Al iniciar la partidocracia en 1958, los políticos acordaron hacer obligatorio el voto, contemplando sanciones para aquellos que no pudieran justificar el de haber cumplido con el deber de votar: No podían salir del país, tramitar documentos públicos durante un determinado periodo de tiempo. Esto duro solo cuatro elecciones porque notaron que los ciudadanos que no eran activistas políticos, se inclinaban para votar por la oposición.
Al reformar el sistema electoral, quitan el voto obligatorio, incluyen junto a voto lista, el voto uninominal, se separan las elecciones de Jefe de Estado, gobernadores y Alcaldes o municipales.
Es cuando comenzamos a ver la disminución de la asistencia el elector. El voto para presidente se considera el portaviones que sirve para atraer para el resto de las otras elecciones.
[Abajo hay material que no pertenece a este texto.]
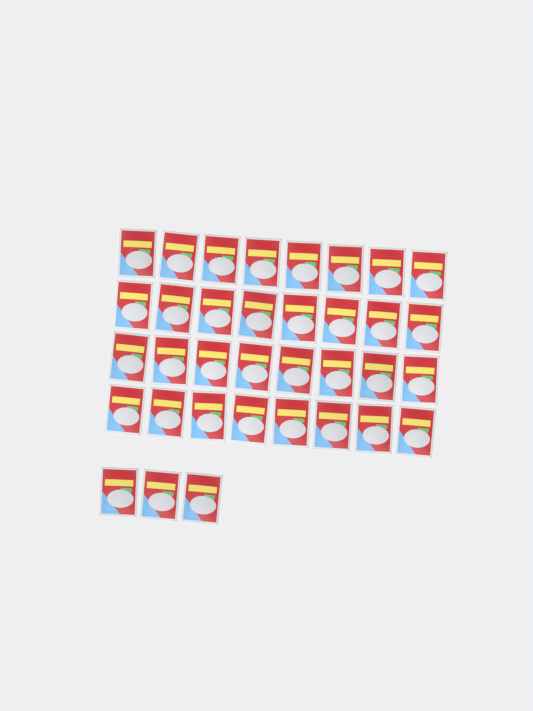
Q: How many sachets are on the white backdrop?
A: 35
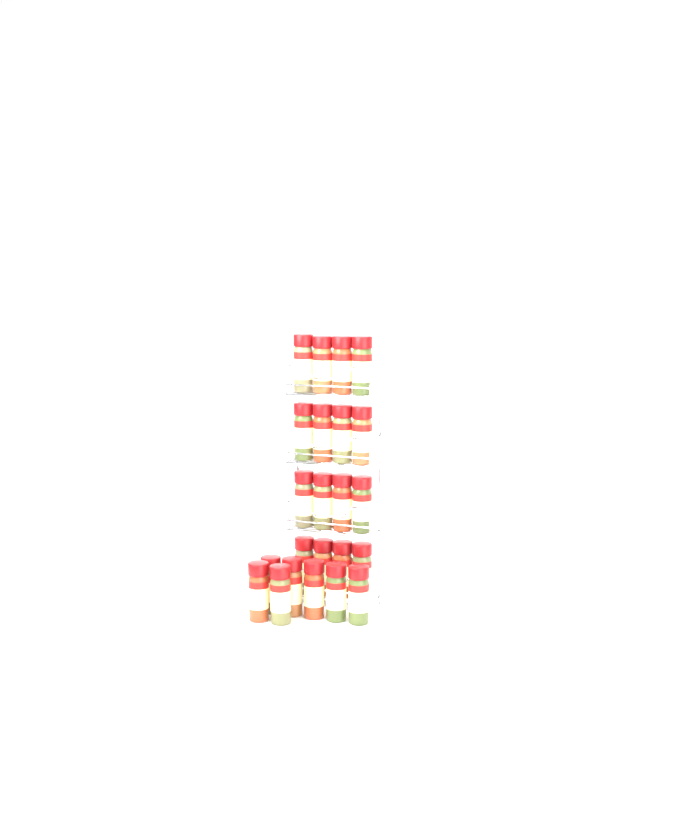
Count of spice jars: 23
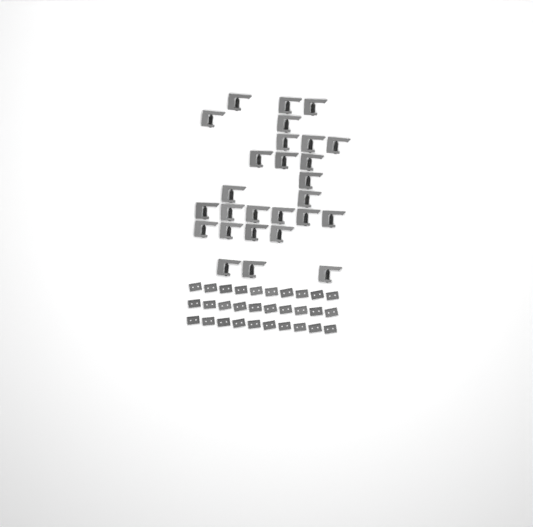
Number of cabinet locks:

Pero al igual que en otros países con tradición democrática, cuesta atraer al elector, por eso los partidos se concentran en mantener cautivos a su militancia y atraer al voto indeciso con promesas electorales algunas difíciles de cumplir, aun así, es necesario que el elector acuda en masa a votar para responsabilizarse de su elección. Por eso proponemos que en lugar de castigar al elector, crear incentivos solo por acudir a votar, en lugar de sancionar por no hacerlo: Reconocimiento por buen ciudadano, filas preferenciales en tramites ante organismos oficiales, descuentos en tiendas, algo que puede servir de incentivo para comerciantes, para atraer clientes, un descuento especial para Buen ciudadano.
Esto debe acompañarse con el voto uninominal como lo ha planteado Felipe Torrealba, voto que nos permite identificar plenamente por quien votamos para diputados, concejales y no como lo hacemos hoy día, por listas cerradas con integrantes que pocos o nadie conoce, porque se vota por un color y no por personas con nombre y apellido.